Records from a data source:
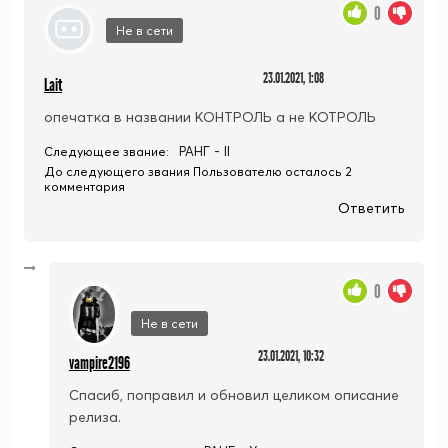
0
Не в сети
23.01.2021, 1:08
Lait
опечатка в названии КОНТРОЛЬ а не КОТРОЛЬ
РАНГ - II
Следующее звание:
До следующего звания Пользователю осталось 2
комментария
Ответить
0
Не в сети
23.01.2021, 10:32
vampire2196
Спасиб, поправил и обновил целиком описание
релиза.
* * *
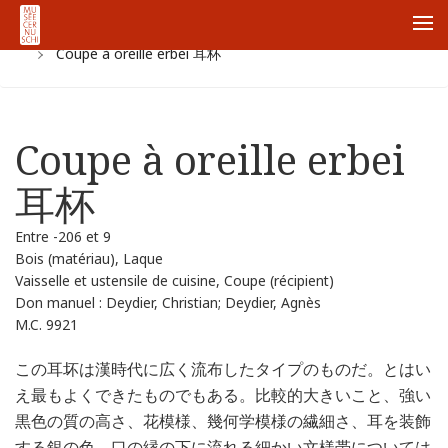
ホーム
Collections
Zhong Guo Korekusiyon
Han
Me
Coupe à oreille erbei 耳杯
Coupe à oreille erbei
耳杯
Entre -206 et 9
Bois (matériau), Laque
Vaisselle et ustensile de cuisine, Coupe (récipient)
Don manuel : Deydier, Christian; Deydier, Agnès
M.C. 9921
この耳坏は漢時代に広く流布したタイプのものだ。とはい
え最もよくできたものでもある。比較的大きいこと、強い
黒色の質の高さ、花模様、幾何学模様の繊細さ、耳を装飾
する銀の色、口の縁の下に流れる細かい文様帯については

EXERCISE AIM:
Report, in full, each line of the data above that contains the word "oreille".

EXPECTED ANSWER:
Coupe à oreille erbei 耳杯
Coupe à oreille erbei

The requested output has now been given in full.